3. Искусство начинается с изумления
Суть моей теории довольно проста: искусство, религия и язык стали возможными благодаря ментальному или когнитивному акту, который я называю ekstasis[122]. Для ясности, я попрошу читателя поразмыслить над простым (или, возможно, не простым) вопросом. Доводилось ли вам испытывать переживание, при котором вы, казалось бы, на мгновение отделяетесь от ваших повседневных забот, ваших планов и приоритетов, какофонии вашего внутреннего диалога и мечтаний, даже ваших физических, биологических потребностей, и внезапно — как будто вы впервые открыли глаза — становились полностью поглощены объектом той или иной природы?[123]
«Поглощение», которое я здесь упоминаю, совершенно особое. Иногда мы бываем поглощены в попытках понять — «выяснить» — функцию объекта или его происхождение, его возможное применение. Здесь же я имею в виду ситуацию, когда мы поражены чистым Бытием объекта; простым фактом его существования. Другими словами, в такой ситуации мы не анализируем объект и не обдумываем варианты его использования.

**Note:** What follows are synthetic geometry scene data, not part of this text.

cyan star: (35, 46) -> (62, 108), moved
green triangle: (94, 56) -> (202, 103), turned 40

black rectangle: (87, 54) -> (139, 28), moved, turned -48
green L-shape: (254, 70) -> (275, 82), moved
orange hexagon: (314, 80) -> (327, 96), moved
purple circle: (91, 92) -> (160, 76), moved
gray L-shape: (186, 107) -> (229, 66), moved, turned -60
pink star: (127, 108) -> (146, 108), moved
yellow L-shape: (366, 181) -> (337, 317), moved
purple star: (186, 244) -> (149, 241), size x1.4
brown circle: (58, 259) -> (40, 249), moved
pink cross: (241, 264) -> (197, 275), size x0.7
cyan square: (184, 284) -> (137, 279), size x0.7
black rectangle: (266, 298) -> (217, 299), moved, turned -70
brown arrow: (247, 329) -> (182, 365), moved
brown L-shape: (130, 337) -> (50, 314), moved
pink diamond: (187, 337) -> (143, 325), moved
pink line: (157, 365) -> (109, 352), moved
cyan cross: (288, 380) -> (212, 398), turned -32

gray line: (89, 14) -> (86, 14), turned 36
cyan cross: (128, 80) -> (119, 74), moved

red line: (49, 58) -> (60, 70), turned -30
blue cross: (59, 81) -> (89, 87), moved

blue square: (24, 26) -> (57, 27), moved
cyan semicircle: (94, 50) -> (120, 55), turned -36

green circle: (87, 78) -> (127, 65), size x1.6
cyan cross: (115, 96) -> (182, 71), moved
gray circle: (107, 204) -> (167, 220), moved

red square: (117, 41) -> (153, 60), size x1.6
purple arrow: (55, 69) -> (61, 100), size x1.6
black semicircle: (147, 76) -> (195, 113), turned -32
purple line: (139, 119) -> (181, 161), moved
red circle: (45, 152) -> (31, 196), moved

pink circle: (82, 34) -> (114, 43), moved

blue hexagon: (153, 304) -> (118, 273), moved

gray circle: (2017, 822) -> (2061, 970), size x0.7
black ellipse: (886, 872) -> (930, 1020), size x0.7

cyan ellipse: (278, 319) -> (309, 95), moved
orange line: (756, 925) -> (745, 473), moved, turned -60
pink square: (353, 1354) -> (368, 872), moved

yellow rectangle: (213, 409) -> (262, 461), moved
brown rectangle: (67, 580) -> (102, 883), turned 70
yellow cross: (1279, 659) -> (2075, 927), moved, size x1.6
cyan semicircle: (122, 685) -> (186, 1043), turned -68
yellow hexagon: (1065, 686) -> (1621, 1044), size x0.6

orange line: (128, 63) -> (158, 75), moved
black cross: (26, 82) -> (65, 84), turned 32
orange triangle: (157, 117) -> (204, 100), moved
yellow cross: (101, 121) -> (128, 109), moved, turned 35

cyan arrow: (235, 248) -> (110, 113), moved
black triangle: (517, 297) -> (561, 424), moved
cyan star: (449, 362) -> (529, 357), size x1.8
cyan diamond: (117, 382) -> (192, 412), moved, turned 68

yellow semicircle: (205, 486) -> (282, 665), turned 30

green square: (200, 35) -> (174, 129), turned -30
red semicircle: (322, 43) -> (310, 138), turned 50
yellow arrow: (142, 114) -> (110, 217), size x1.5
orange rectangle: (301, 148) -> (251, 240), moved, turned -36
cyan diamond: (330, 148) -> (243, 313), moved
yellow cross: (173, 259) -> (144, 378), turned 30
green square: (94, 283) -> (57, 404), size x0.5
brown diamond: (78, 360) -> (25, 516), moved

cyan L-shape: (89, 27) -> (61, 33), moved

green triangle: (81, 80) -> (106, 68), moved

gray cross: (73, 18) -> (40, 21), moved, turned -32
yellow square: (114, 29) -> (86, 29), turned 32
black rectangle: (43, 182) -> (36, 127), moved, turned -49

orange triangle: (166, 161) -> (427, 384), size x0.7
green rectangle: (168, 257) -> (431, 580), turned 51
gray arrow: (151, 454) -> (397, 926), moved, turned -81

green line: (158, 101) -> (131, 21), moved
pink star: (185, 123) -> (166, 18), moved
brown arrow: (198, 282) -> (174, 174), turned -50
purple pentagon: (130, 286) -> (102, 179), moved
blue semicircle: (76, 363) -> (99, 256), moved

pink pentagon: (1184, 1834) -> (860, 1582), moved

Ранее в этой книге я описывал ekstasis следующим образом: «способность «покидать себя» (пребывать вне себя: ek-stasis) в сиюминутный момент, быть захваченным Бытием сущего. Когда это происходит, мы становимся носителями выражения Бытия, мы становимся вдохновлены, сподвигнуты озвучить это и указать на новые возможности, открывшиеся нам, пока мы были очарованы»[124].
Ekstasis — это моя интерпретация древнескандинавского понятия odr, персонификацией которого является Один. Ekstasis — это источник поэтического и художественного вдохновения любого вида, религии, мифа, философии, науки и даже самого языка.
Ekstasis может быть резким, одномоментным событием — или в другие моменты скоротечным, едва заметным для нас. Рискну предположить, что каждый читающий эти строки когда-то переживал ekstasis, ведь именно способность испытывать ekstasis делает нас человеком. Не язык, не религия и не искусство, не абстрактное мышление образует нашу человечность — всё это, как я вскоре поясню, зависит от ekstasis.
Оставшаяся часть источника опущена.